Anggota komisi menilai bahwa 54,4 persen dari usulan anggaran dialokasikan untuk kebutuhan administratif, seperti gaji dan tunjangan, sementara komponen untuk program HAM hanya mencapai 45,6 persen. Hal ini dianggap kurang optimal karena pembangunan institusi HAM harus diprioritaskan dalam pembahasan anggaran. Willy Aditya, Ketua Komisi XIII DPR, menyatakan bahwa mekanisme pengajuan anggaran terkesan mendadak dan perlu disesuaikan dengan prioritas nasional.

Kritik dari Anggota DPR

Topics Covered – Anggota DPR dari Fraksi PDI Perjuangan, Rieke Diah Pitaloka, menyoroti bahwa penolakan terhadap sebagian usulan anggaran menunjukkan ketidakpuasan terhadap arah kebijakan Kementerian HAM. Ia menegaskan bahwa pelayanan publik, terutama pengaduan dan perlindungan korban, harus menjadi inti dari kegiatan kementerian, bukan hanya pembangunan manajemen.

Menurut Rieke, pembentukan anggaran yang tidak seimbang berpotensi menghambat kemajuan HAM. Ia menyarankan tiga langkah strategis: penajaman anggaran, evaluasi kembali kebutuhan Kementerian Keuangan, serta penyusunan roadmap transisi dari fase pembangunan institusi ke pelayanan masyarakat. “Ini adalah langkah penting untuk memastikan keberlanjutan program HAM,” kata Rieke. Keberlanjutan program juga menjadi sorotan dalam penilaian anggota dewan lainnya.

Komisi XIII DPR menyetujui pagu indikatif Kementerian HAM sebesar Rp728,1 miliar. Namun, usulan tambahan Rp224,9 miliar untuk pengembangan HAM dan program pemulihan korban disetujui, sementara dana manajemen tetap ditolak. Kritik ini menggarisbawahi pentingnya keberimbangan dalam penggunaan anggaran, terutama dalam konteks peningkatan kinerja kementerian.

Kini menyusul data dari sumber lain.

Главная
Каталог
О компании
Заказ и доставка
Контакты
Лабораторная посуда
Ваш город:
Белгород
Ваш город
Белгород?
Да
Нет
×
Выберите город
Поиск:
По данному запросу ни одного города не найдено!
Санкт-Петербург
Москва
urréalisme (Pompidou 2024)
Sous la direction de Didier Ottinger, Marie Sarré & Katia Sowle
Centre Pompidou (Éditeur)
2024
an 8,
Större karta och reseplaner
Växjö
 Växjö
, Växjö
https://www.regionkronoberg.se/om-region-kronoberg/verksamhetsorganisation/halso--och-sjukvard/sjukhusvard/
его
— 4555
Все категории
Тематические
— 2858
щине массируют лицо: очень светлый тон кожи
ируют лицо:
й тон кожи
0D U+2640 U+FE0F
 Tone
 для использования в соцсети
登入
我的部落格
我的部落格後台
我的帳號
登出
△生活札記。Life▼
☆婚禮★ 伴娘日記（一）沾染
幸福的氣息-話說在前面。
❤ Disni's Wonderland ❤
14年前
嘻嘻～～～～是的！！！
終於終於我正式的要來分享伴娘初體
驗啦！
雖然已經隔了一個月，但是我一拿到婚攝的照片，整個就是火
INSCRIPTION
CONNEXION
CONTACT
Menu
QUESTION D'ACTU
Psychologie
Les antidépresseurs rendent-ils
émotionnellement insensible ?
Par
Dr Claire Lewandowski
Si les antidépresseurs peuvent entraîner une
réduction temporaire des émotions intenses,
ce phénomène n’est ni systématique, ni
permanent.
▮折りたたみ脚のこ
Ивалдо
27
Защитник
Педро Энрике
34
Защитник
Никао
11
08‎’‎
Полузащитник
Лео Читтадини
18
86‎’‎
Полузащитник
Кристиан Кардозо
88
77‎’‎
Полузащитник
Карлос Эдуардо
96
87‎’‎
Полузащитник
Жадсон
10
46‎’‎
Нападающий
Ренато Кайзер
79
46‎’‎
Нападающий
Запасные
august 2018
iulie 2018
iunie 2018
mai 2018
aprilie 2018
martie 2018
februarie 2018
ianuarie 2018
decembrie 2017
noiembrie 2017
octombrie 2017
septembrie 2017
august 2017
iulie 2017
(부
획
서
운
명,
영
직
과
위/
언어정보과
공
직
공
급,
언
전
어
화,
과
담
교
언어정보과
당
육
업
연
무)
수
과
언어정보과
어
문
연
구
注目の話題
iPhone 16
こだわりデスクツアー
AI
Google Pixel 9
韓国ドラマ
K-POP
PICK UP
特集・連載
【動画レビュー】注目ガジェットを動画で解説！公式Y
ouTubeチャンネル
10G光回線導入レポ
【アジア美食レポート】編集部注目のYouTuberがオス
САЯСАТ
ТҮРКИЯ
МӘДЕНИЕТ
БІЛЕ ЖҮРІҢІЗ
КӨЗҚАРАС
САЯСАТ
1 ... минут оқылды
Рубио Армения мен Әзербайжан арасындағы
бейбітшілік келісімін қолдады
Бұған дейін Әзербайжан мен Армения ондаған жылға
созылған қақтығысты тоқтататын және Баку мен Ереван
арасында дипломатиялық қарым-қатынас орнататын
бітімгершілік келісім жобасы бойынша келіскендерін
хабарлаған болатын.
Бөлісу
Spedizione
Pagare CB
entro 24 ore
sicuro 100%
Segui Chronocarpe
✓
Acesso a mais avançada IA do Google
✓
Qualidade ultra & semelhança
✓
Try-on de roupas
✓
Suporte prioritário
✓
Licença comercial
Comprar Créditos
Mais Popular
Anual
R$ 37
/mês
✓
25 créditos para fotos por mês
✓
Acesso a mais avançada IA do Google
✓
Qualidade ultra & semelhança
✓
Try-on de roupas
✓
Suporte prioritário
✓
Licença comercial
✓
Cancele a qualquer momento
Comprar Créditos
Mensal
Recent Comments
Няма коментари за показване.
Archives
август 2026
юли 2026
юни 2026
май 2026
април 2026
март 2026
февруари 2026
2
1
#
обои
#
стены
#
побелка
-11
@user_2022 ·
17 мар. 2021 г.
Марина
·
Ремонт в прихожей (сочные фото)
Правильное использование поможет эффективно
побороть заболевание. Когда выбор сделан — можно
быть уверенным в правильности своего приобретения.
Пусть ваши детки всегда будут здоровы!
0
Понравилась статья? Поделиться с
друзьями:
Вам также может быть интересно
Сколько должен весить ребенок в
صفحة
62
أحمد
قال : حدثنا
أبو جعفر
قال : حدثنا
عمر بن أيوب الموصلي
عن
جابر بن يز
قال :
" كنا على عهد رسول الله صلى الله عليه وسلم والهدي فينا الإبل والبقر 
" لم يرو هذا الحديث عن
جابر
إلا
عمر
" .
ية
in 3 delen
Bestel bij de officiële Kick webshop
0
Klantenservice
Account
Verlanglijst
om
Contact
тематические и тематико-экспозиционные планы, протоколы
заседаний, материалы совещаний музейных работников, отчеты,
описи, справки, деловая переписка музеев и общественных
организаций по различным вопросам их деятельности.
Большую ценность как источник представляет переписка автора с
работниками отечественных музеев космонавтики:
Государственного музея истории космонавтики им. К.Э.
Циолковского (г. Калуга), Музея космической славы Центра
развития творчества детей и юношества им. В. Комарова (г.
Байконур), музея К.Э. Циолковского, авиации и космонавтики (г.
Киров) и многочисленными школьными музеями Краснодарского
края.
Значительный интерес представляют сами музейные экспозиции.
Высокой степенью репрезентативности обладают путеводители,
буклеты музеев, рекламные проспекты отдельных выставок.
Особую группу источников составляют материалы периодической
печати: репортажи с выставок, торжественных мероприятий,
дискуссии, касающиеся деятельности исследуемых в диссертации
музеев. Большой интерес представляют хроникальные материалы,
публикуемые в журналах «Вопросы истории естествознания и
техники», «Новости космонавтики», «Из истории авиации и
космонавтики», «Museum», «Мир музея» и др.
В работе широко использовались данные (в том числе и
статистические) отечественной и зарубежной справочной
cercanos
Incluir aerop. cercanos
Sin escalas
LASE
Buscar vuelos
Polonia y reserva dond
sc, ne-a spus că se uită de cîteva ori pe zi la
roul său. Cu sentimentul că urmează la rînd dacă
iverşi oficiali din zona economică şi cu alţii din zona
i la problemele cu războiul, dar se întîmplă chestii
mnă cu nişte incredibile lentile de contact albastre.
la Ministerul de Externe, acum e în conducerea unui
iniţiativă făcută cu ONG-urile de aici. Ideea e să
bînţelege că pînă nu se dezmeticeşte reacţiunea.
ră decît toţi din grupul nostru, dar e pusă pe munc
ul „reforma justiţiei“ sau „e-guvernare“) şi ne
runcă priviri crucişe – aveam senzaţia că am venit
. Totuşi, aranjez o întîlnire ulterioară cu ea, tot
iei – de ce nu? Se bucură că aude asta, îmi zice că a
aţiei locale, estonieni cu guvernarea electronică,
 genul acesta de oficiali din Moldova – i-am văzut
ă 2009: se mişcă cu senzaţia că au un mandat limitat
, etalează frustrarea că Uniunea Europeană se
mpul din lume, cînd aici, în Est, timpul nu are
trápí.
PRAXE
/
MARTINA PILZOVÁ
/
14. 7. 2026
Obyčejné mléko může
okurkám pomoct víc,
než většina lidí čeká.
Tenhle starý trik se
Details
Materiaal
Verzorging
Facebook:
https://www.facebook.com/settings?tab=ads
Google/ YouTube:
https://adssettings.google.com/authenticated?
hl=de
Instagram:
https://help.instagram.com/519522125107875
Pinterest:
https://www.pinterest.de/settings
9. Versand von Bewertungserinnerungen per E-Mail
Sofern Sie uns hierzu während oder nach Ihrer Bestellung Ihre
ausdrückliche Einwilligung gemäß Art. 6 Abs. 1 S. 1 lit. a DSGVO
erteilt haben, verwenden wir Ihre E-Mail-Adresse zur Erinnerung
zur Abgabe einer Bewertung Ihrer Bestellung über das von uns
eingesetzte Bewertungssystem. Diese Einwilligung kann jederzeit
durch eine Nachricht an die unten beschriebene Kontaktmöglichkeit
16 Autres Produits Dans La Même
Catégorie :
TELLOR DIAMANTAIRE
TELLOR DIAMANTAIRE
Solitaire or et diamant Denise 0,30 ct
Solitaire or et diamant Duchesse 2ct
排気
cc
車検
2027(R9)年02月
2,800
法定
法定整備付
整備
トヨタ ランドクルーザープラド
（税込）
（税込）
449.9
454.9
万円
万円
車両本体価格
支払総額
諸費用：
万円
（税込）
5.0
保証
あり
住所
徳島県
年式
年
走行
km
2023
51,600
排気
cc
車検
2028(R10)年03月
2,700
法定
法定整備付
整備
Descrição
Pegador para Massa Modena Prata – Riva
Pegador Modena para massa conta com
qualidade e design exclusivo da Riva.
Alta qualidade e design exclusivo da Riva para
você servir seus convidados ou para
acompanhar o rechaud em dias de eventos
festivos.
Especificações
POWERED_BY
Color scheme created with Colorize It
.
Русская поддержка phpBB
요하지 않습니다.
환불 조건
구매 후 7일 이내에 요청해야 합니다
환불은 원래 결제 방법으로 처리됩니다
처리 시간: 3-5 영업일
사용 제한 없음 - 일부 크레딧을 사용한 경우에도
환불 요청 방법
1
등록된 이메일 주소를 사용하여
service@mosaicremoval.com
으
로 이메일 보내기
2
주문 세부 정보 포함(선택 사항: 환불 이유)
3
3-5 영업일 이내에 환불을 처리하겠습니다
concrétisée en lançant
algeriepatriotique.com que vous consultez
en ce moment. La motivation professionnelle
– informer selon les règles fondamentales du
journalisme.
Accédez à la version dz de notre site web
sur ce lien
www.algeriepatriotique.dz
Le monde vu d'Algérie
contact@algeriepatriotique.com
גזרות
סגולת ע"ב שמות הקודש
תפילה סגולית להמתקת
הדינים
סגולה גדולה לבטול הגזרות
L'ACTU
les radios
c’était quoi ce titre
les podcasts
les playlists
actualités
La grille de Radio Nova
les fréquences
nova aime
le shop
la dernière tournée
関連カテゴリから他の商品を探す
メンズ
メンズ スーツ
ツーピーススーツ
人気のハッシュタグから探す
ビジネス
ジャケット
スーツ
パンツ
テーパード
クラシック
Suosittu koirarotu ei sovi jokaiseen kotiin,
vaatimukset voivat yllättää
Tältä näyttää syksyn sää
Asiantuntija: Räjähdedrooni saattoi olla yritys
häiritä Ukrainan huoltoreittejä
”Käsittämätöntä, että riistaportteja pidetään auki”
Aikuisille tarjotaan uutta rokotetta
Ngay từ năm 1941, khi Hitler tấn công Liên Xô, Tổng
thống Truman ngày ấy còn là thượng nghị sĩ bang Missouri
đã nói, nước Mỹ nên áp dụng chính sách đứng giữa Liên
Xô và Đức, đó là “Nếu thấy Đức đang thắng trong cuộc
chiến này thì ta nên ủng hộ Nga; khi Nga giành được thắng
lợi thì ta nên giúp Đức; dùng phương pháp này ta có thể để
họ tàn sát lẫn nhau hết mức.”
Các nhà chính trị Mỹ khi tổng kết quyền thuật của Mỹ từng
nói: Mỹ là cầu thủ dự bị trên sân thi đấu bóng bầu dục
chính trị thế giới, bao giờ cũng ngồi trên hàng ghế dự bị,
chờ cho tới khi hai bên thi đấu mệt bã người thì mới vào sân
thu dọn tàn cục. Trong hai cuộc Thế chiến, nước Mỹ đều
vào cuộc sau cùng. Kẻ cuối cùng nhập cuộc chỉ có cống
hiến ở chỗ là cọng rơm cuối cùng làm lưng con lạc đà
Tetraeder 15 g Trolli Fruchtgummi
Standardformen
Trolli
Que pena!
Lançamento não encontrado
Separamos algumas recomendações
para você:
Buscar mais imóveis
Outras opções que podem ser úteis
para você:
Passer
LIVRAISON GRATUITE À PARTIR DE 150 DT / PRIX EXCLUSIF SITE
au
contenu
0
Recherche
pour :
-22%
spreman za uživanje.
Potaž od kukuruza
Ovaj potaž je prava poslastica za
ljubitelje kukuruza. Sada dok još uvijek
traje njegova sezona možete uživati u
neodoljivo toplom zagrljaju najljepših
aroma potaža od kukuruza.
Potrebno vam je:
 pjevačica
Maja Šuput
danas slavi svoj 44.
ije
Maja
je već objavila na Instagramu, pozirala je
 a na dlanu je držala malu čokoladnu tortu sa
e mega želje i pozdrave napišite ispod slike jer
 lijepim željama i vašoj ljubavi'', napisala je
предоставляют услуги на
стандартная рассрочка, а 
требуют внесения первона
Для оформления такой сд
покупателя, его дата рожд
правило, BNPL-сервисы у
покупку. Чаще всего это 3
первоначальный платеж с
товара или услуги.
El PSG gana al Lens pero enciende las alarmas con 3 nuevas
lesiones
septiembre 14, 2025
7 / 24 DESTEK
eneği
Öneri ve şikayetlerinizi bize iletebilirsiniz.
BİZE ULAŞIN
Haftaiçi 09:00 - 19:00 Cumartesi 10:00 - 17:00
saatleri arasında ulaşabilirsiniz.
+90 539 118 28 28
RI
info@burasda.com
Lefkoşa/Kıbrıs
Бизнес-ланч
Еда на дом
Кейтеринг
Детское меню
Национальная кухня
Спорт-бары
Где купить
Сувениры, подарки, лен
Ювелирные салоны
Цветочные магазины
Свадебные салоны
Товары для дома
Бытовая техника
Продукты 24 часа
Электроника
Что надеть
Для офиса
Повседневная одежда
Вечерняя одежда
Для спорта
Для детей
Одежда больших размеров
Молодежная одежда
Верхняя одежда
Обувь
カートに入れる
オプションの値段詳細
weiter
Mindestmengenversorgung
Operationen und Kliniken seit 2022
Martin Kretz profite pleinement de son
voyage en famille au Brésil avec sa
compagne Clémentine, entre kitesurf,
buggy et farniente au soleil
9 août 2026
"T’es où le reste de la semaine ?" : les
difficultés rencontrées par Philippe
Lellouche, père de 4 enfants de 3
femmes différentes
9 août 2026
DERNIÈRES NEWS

Topics Covered – Pigai menjelaskan bahwa dana tambahan tersebut diperlukan untuk memastikan kegiatan sehari-hari kementerian berjalan lancar, termasuk pelaksanaan kebijakan HAM dan pelayanan publik. Ia mengakui bahwa penolakan dana manajemen merupakan bentuk evaluasi yang diperlukan, tetapi menekankan bahwa dana pengembangan HAM harus tetap menjadi prioritas. “Kami harap dana ini bisa mendorong implementasi program yang telah direncanakan,” ujarnya.

Hasil rapat ini menunjukkan bahwa meski ada penolakan, DPR tetap menunjukkan komitmen untuk mendukung Kementerian HAM. Komisi XIII mengapresiasi usulan program yang dianggap relevan, seperti peningkatan akses layanan pengaduan dan pelatihan pegawai. Namun, anggota dewan juga mengingatkan bahwa penggunaan anggaran harus selalu diawasi agar tidak terjadi penyimpangan. “Pengalokasian dana harus transparan dan efisien,” tambah Willy Aditya.

Topics Covered – Kementerian HAM berharap hasil rapat ini bisa menjadi dasar untuk penyesuaian anggaran yang lebih baik. Pigai menyatakan bahwa dana tambahan akan membantu meningkatkan kapasitas pegawai, terutama dalam menghadapi tuntutan masyarakat terkait hak asasi manusia. Pemangkasan dana manajemen juga diharapkan bisa mengarahkan lebih banyak sumber daya ke program implementasi HAM. “Kami akan terus berupaya memajukan HAM,” ujarnya. Kebijakan ini akan menjadi referensi dalam evaluasi kinerja kementerian di masa depan.